Star City Goes Where
No Sci-fi Series Has Gone Before

By Kilian Melloy
Star City is the newest offering from the people who brought you For All Mankind, and though the two shows are set in the same alternate history and show some of the same events, the stories they tell couldn’t be more different.
For All Mankind is a sort of latter-day Men Into Space , a hard sci-fi drama about the travails and triumphs of human exploration and the fallibility of all-too-corruptible individuals and institutions. The show posits that in 1969 the Russians won the space race to the Moon, but that bruise to America’s national pride spurred investments and advancements in space travel that would, by the year 2012, lead not just to a colony on Mars but emergent Martian nationalism. For All Mankind concludes its fifth season on May 29, the same night Star City premieres its first two episodes.
Set in the real-life Star City, a massive facility for training astronauts and pursuing technological solutions, the show is set under seemingly perpetual cloud cover. The cinematography is swaddled in darkness and colors are muted. This is the Soviet Union at the height (or nadir) of its malevolent power: People are disposable and the Party is all.

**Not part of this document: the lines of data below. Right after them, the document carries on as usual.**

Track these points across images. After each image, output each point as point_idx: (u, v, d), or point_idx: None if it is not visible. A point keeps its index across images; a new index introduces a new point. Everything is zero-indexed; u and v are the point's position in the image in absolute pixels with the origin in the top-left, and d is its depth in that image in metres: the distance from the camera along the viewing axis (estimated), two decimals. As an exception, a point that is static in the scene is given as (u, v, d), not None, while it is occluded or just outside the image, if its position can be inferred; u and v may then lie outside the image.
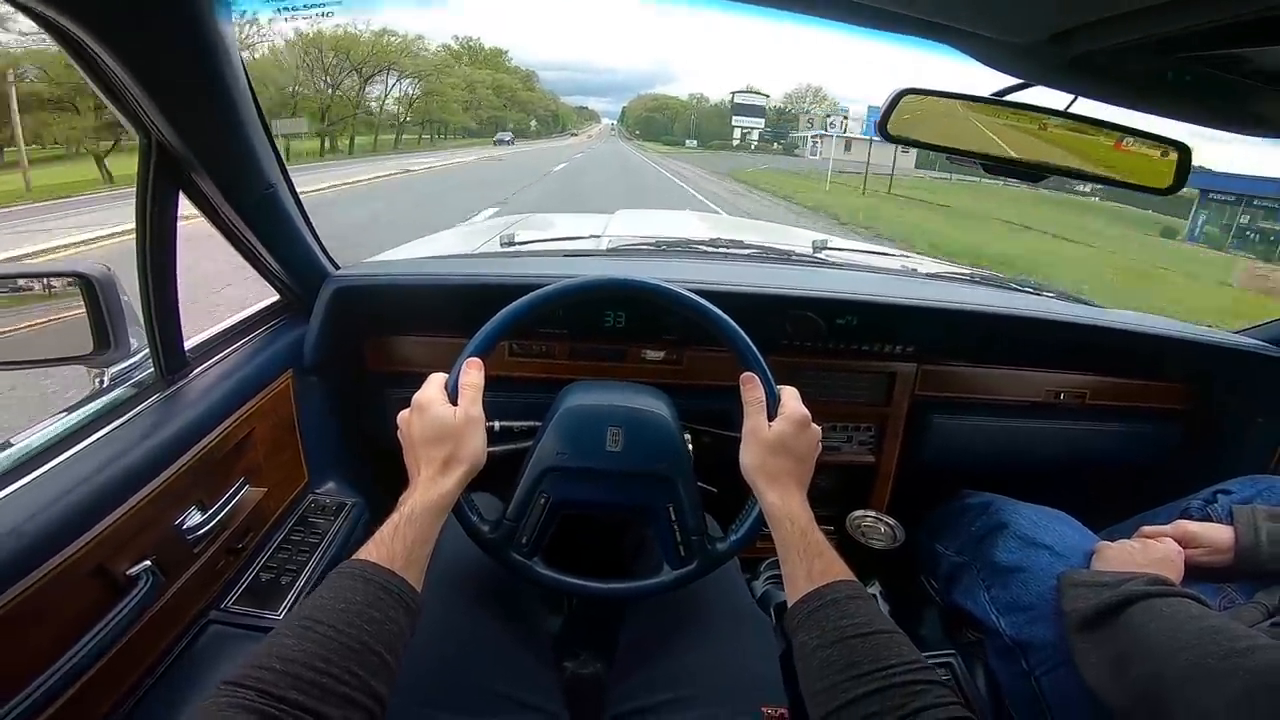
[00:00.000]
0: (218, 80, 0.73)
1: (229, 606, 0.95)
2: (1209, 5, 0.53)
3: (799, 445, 0.77)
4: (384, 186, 16.03)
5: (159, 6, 0.63)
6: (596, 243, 1.71)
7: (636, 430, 0.82)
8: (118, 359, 0.91)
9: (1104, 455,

Embodying this brutal philosophy is the head of Star City’s security, Lyudmilla Raskova (Anna Maxwell Martin), a KGB officer so ruthless that when an overly eager eavesdropped assigned to transcribing the tapes made from bugging a cosmonaut’s apartment leaps to an erroneous conclusion resulting in the arrest and interrogation of a cosmonaut, Raskova would prefer to sweep the blunder under an iron rug, along with any resulting corpses, rather than admit the truth and make reparations.
The person who brings the mistake to Raskova’s attention, by contrast, has a compassionate streak that risks setting her against the lethal monolith of the state. This young woman is brilliant and resourceful, given to covertly erasing portions of tape rather than put more innocent lives at risk. Her name: Irina Morozova (Agnes O’Casey) — the very same Irina who, decades later in For All Mankind, will orchestrate the implication of a major character on that show in a plot to steal NASA secrets. (An older version of another youthful Star City character, engineer Sergei Nikulov [Josef Davies], also features on For All Mankind.) Raskova may not approve of Irina’s humanistic core, but she knows talent and smarts when she sees it and loses no time in recruiting the young woman to help her root out a mole that has provided the Americans with schematics for a planned Soviet moon base.
The Chief Designer at Star City (called only by his job title and played by Rhys Ifans) is in constant conflict with Raskova; he dreams of conquering not just the moon, but Venus as well, and sets about with illicit preparations for a hair-raising crewed mission to that inhospitable planet, even though he’s sure to face dire consequences if he’s caught out. One source of tension between Ifans’ star-gazing Chief Designer and Raskova is how one of his “eagles” (the falsely accused cosmonaut) has been yanked from a planned moon mission and replaced with the less qualified Anastasia Belikova (Alice Englert), familiar to For All Mankind fans as the first woman to set foot on the moon. In case the ferocity of the Soviet union’s totalitarian grip hasn’t sunk in, viewers are treated to the plot twist of Belikova being punished for departing from her scripted comments on the lunar surface with threats to remove her from her own life and replace her with a lookalike. Belikova is also forced into a marriage with cosmonaut Sasha Polivanov (Solly McLeod) because, after all, a woman’s place is at her husband’s side… especially when the woman is a national hero.
For All Mankind stands in the sunlight of American optimism at a time when ours truly was an exceptional nation standing for freedom; Star City is its shadow opposite, mired in paranoia and propelled by merciless ambitions to control and dominate. The writing is more earth-focused than cosmologically aspirational, but Star City meets the same high standards for realism and gripping storytelling. Will it be too bitter and psychologically abrasive for its audience? Time will tell, but those who brave its oppressive mood will find a wealth of rewards.
Star City streams on Apple TV+ with its first two episodes.